◆ Assignment: Across the entries below, how many lines include "updates"? Give the number and nothing else.

◆ Data supplied:

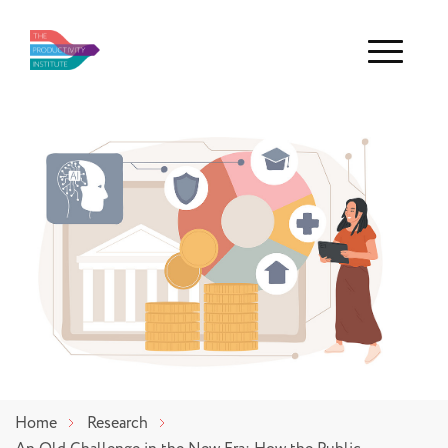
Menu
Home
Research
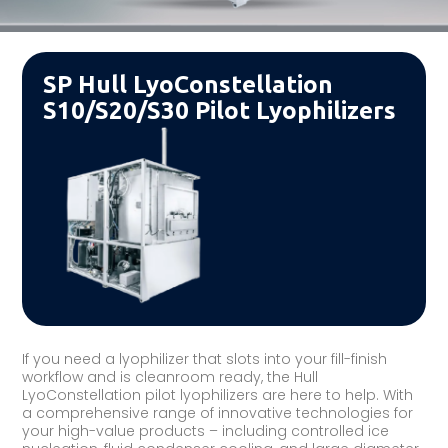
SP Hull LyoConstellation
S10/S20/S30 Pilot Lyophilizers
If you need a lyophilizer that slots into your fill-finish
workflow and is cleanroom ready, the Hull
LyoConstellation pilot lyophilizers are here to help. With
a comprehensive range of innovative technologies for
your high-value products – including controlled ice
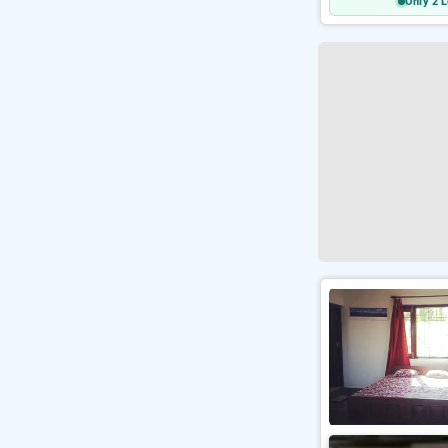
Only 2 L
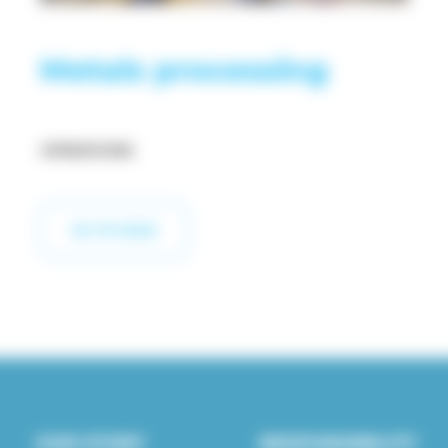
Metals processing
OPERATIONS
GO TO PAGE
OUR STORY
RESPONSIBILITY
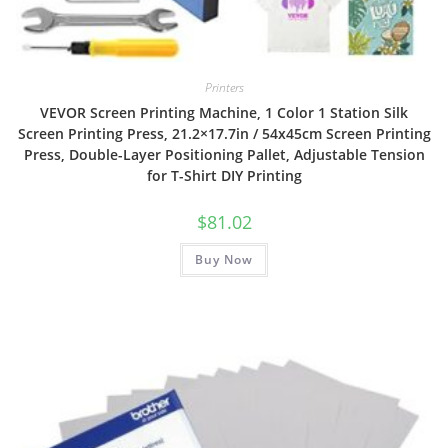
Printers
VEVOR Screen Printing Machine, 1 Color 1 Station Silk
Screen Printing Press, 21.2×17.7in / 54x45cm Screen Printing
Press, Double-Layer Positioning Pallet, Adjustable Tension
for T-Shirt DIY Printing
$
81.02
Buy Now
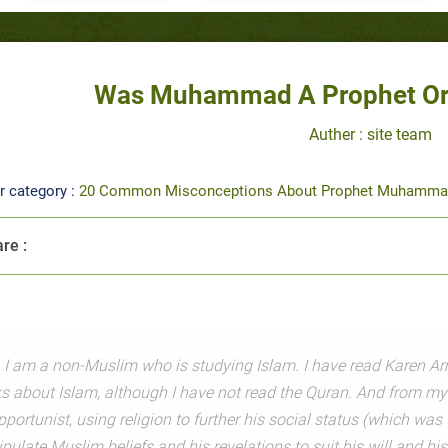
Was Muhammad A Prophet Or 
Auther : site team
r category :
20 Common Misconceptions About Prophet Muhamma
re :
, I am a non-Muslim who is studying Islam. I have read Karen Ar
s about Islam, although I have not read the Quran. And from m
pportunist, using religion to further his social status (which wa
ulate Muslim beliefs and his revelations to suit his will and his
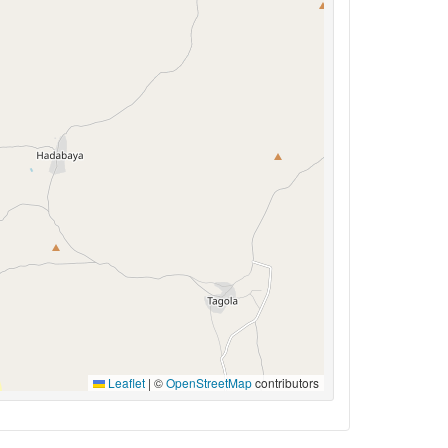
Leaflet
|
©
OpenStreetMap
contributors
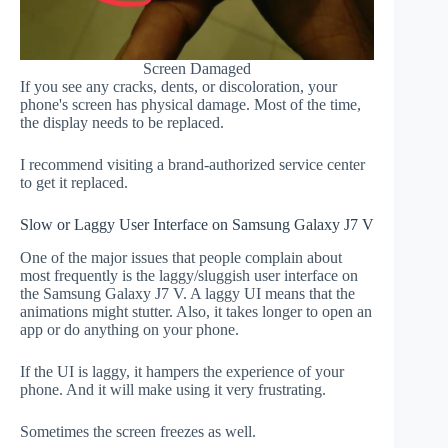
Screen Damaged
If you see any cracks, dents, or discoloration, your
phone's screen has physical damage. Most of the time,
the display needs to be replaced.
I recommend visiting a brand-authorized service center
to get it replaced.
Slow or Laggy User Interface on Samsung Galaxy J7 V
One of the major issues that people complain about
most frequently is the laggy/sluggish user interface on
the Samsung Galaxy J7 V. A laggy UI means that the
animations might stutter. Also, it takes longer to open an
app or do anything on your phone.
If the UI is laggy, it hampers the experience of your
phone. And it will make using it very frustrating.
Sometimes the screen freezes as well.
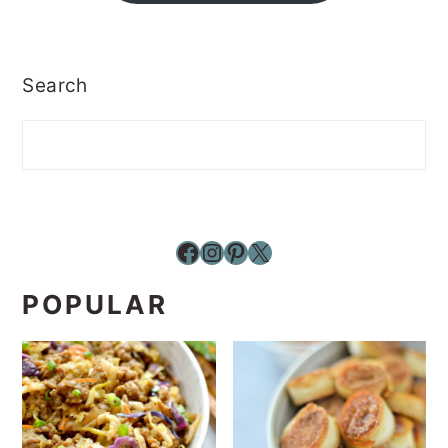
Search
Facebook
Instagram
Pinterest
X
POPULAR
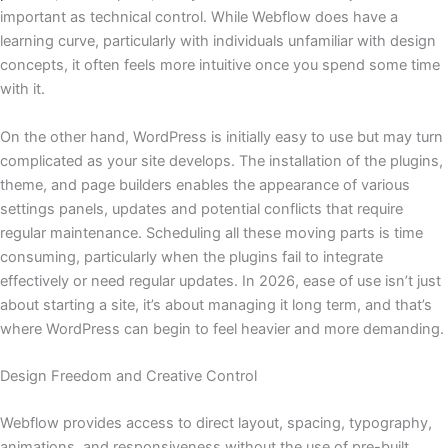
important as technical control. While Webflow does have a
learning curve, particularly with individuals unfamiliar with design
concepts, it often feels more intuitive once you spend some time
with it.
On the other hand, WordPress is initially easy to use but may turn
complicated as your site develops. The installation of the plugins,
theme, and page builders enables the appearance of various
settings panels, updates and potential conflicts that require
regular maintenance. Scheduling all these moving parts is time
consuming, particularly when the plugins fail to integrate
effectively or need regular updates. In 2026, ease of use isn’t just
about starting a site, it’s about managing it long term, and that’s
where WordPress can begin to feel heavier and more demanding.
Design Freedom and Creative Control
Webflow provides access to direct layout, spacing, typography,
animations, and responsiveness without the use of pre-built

* * *

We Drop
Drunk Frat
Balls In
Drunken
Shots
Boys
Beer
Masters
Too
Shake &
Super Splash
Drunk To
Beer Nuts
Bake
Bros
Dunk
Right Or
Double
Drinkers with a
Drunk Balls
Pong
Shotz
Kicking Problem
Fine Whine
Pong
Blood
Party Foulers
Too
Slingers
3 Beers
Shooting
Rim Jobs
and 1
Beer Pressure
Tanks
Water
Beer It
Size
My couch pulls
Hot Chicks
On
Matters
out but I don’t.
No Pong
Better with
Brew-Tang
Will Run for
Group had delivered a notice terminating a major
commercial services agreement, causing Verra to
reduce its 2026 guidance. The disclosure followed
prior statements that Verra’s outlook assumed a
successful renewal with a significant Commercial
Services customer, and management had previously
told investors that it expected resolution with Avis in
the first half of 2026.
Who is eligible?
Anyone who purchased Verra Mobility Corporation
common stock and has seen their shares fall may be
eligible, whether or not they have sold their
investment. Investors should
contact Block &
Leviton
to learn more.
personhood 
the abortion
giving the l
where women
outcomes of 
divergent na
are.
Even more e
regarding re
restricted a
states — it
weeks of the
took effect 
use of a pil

◆ Written response: 2